Knee arthritis affecting only one side of the joint is a common problem. It occurs as a result of uneven load and weight-bearing on the joint. This type of unicompartmental arthritis is the result of malalignment somewhere in the leg.
There could be a tendency toward a flat foot on that side putting the knee at an angle that increases pressure on the medial side of the joint (closest to the other knee). The angle of the knee itself is sometimes toward a knock-knee position creating the same type of medial load on the joint.
Or there could be a change at the hip that alters knee joint alignment. Any anatomic change that contributes to uneven wear and tear on the joint can result in osteoarthritic damage to the joint lining (called the articular cartilage. Pain from this unicompartmental osteoarthritis can be very limiting.
Treatment choices depend on the age of the patient, activity level, intensity of the painful symptoms, and severity of the joint damage. One possibility is a procedure called an osteotomy.
The surgeon cuts through the proximal tibia (upper part of the lower leg bone) and makes a wedge- or pie-shaped opening. Bone graft material is used to hold the wedge open until the patient's own bone fills in the gap. A metal plate holds the two edges of the bone in place until complete fusion takes place.
An osteotomy of this type realigns the angle made between the bones of the leg. It can shift your body weight so that the healthy side of the knee joint takes more of the stress. This procedure evens out the weight from one side of the joint to the other side and takes some of the load and pressure off the damaged side.
But how well does it work for unicompartmental osteoarthritis? The idea of reducing load on the injured side in order to preserve the tissue still left or to regenerate new cartilage isn't new.

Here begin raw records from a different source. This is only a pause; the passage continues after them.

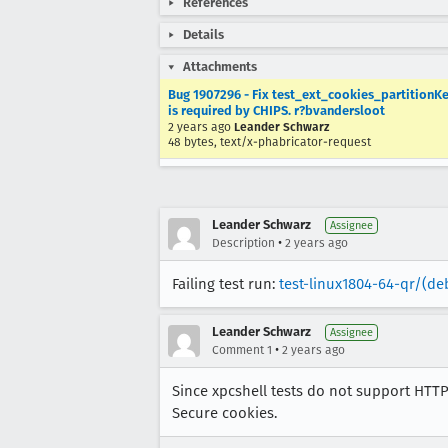
References
Details
Attachments
Bug 1907296 - Fix test_ext_cookies_partitionKey
is required by CHIPS. r?bvandersloot
2 years ago
Leander Schwarz
48 bytes, text/x-phabricator-request
Leander Schwarz
Assignee
•
Description
2 years ago
Failing test run:
test-linux1804-64-qr/(de
Leander Schwarz
Assignee
•
Comment 1
2 years ago
Since xpcshell tests do not support HTTPS
Secure cookies.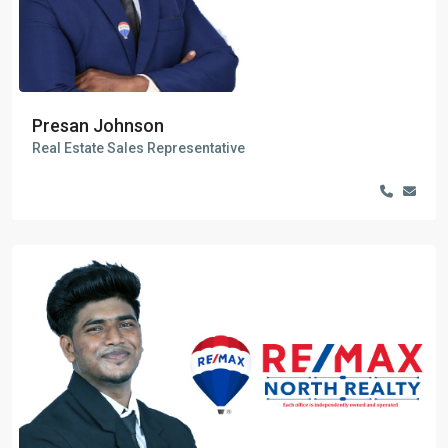
Presan Johnson
Real Estate Sales Representative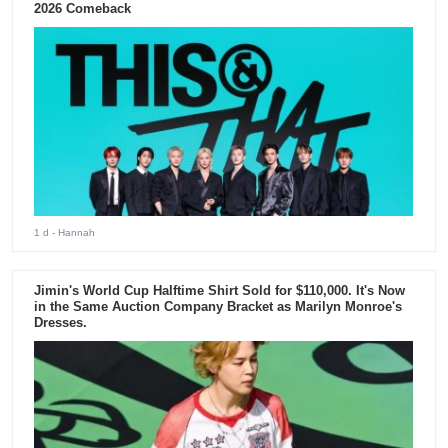
2026 Comeback
1 d
- Hannah
Jimin's World Cup Halftime Shirt Sold for $110,000. It's Now
in the Same Auction Company Bracket as Marilyn Monroe's
Dresses.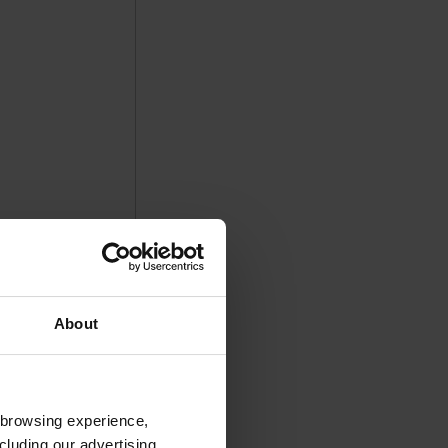
About
 browsing experience,
cluding our advertising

Previous studies have been able to show that the body does form fibrous cartilage on the damaged joint surface. But it's not exactly the same as the original tissue, so the next question is: how well does it hold up under load and pressure? In other words, how functional is this treatment approach?

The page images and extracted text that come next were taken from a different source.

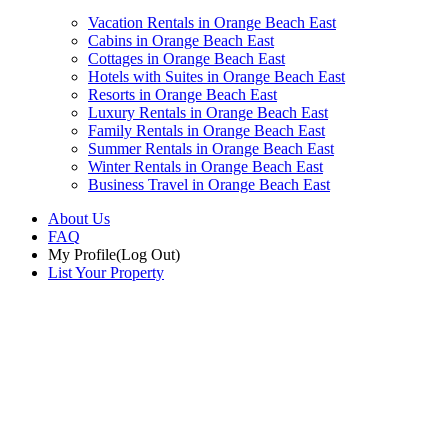
Vacation Rentals in Orange Beach East
Cabins in Orange Beach East
Cottages in Orange Beach East
Hotels with Suites in Orange Beach East
Resorts in Orange Beach East
Luxury Rentals in Orange Beach East
Family Rentals in Orange Beach East
Summer Rentals in Orange Beach East
Winter Rentals in Orange Beach East
Business Travel in Orange Beach East
About Us
FAQ
My Profile
(Log Out)
List Your Property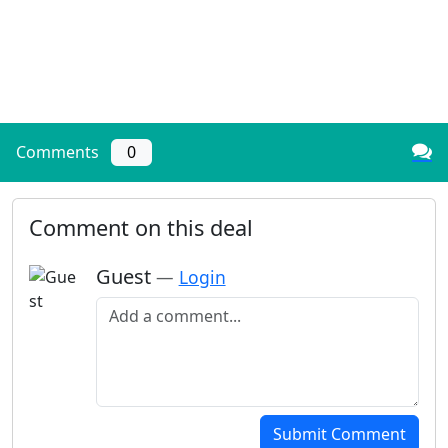
Comments
0
Comment on this deal
Guest
—
Login
Add a comment
Submit Comment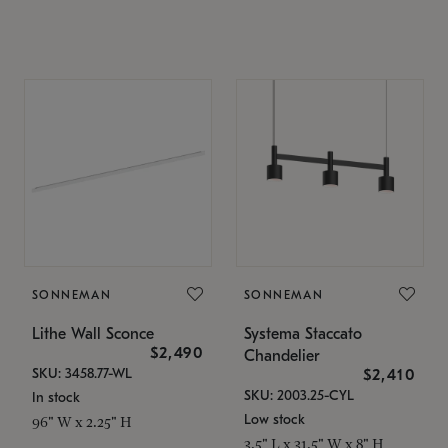
SONNEMAN
SONNEMAN
Lithe Wall Sconce
Systema Staccato
$2,490
Chandelier
SKU: 3458.77-WL
$2,410
SKU: 2003.25-CYL
In stock
Low stock
96" W x 2.25" H
3.5" L x 31.5" W x 8" H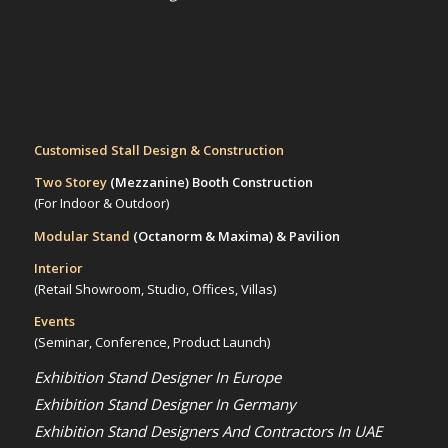
Customised Stall Design & Construction
Two Storey
(Mezzanine)
Booth Construction
(For Indoor & Outdoor)
Modular Stand
(Octanorm & Maxima)
& Pavilion
Interior
(Retail Showroom, Studio, Offices, Villas)
Events
(Seminar, Conference, Product Launch)
Exhibition Stand Designer In Europe
Exhibition Stand Designer In Germany
Exhibition Stand Designers And Contractors In UAE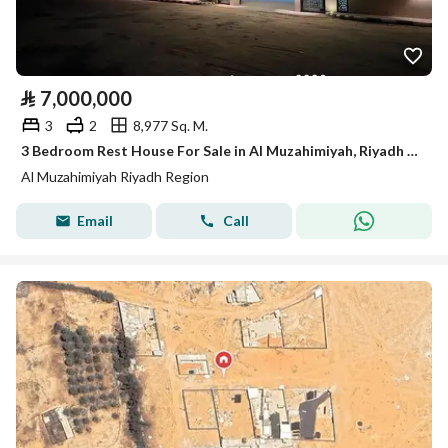
⃁
7,000,000
3
2
8,977 Sq. M.
3 Bedroom Rest House For Sale in Al Muzahimiyah, Riyadh Region
Al Muzahimiyah Riyadh Region
Email
Call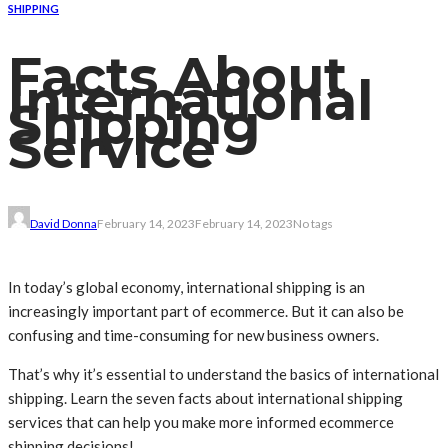
SHIPPING
Facts About
International
Shipping
Service
David Donna
February 14, 2023
February 14, 2023
No tags
In today’s global economy, international shipping is an
increasingly important part of ecommerce. But it can also be
confusing and time-consuming for new business owners.
That’s why it’s essential to understand the basics of international
shipping. Learn the seven facts about international shipping
services that can help you make more informed ecommerce
shipping decisions!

Special MRIs with dye that seeps into the cartilage and first layer of bone were used to examine the knee joints of 10 patients (eight men and two women). They all had a medial opening wedge high tibial osteotomy (HTO). Baseline images were taken before surgery. Images were repeated after surgery at six months, 12 months, and 24 months. Other test measures of knee function were also recorded (using the Knee Injury and Osteoarthritis Outcome Score or KOOS).
The results showed that patients were able to generate some articular cartilage but not back to a normal amount. The lateral side of the knee still had more normal (and thicker) articular cartilage than the medial side. Changes were visible at the six month check-up. Improvements continued to be seen at the 12 month and 24 month follow-up appointments. Knee function was also significantly improved.
It's possible that continued changes occurred after the 24 month mark. Further study will be done to see if the joint cartilage reaches a level close to normal. Patients in this study were kept nonweight-bearing for three months after surgery.
It wasn't until they started walking on the leg that measurable changes in the cartilage were observed. Exactly at what point between three and six months the changes started developing remains unknown and a topic for future study. The study was also fairly small (10 patients) so it will be necessary to repeat the study with a larger number of people.
For now, it appears there is a trend toward cartilage regeneration and recovery using a tibial osteotomy treatment approach for painful unilateral knee joint osteoarthritis. Improving joint dynamics and evening out the biomechanical load on the joint is possible with this surgical approach.
Reference: David A. Parker, FRACS, et al. Articular Cartilage Changes in Patients with Osteoarthritis After Osteotomy. In The American Journal of Sports Medicine. May 2011. Vol. 39. No. 5. Pp. 1039-1045.